→ TASK
Among the entries below, find all lines that include "bare" and copy them.

→ DATA SECTION

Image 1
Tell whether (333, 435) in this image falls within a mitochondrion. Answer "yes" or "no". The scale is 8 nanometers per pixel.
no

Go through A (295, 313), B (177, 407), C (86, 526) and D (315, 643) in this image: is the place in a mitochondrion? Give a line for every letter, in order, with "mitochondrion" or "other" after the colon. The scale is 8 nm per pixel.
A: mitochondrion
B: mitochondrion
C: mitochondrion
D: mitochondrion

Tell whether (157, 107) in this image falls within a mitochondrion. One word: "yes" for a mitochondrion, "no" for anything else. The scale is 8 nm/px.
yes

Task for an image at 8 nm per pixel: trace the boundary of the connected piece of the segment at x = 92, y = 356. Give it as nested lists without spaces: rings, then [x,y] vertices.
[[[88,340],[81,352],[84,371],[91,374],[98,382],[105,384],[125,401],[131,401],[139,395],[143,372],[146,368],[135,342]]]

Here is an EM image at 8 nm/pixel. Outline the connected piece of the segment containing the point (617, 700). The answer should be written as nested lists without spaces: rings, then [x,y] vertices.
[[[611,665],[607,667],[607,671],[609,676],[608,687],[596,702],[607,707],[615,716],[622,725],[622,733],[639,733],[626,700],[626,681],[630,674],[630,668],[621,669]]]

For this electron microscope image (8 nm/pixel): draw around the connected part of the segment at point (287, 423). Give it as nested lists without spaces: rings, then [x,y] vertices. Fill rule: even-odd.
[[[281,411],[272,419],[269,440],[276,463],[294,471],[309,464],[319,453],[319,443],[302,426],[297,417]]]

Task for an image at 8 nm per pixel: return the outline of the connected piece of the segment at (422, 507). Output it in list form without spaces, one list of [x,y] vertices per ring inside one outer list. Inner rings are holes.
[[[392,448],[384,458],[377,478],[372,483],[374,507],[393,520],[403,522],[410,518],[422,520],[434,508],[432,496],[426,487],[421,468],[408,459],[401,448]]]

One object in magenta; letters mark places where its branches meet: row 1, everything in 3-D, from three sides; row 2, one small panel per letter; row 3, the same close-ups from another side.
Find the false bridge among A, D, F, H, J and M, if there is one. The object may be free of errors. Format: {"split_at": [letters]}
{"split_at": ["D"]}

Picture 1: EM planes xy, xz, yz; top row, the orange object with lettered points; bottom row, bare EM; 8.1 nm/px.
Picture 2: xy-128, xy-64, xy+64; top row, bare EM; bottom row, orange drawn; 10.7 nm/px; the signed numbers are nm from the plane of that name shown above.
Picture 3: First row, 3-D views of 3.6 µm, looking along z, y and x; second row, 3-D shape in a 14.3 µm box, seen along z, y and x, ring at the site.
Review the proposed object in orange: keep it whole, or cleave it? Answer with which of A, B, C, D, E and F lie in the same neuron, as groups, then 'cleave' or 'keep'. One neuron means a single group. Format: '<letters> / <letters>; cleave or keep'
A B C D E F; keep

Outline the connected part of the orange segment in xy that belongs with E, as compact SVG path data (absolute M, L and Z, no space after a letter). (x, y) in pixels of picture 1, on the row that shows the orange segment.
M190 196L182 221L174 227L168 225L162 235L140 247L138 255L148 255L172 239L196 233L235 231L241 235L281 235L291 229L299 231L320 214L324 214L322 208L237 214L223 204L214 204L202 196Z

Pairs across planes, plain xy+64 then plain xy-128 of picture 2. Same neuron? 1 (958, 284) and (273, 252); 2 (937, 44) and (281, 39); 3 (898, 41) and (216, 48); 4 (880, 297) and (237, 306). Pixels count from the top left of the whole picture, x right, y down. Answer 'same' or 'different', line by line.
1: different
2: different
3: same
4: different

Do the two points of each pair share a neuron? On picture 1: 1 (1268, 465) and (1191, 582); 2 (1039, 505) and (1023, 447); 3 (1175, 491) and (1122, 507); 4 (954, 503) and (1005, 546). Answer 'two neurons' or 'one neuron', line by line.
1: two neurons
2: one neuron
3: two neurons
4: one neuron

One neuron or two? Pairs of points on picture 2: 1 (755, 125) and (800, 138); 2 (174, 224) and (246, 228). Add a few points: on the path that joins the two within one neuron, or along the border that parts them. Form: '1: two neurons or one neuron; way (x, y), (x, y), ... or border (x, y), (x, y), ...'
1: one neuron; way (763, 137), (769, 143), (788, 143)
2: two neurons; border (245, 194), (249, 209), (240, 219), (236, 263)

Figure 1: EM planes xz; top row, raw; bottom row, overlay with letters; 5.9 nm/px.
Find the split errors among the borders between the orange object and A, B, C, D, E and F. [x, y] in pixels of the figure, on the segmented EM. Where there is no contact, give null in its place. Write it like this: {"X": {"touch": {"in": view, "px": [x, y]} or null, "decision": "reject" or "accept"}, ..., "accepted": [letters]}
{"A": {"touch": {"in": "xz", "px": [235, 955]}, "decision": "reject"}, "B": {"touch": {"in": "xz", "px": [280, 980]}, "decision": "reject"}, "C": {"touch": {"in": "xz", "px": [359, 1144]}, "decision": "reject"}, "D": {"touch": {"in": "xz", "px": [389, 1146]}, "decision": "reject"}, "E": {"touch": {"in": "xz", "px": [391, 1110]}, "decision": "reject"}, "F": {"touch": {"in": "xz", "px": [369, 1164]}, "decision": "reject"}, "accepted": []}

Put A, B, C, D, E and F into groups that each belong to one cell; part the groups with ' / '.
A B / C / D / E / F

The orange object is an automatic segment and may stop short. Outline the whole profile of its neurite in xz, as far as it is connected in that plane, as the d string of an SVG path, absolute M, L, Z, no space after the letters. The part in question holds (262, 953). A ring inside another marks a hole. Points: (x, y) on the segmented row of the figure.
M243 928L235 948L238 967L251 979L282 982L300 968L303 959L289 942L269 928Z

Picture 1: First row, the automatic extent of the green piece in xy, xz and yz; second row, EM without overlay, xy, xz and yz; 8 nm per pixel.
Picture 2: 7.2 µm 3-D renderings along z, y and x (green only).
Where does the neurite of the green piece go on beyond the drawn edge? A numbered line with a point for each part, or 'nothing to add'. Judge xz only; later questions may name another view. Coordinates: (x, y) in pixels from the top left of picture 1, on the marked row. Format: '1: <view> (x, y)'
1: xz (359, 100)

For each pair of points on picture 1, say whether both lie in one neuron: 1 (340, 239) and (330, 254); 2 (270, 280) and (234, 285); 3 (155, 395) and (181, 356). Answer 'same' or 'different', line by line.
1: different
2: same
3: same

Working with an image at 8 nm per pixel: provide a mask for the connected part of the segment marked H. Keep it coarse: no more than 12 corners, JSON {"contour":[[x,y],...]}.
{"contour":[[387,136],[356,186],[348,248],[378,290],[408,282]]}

→ EXERCISE RESULT
Picture 1: EM planes xy, xz, yz; top row, the orange object with lettered points; bottom row, bare EM; 8.1 nm/px.
Picture 2: xy-128, xy-64, xy+64; top row, bare EM; bottom row, orange drawn; 10.7 nm/px; the signed numbers are nm from the plane of that name shown above.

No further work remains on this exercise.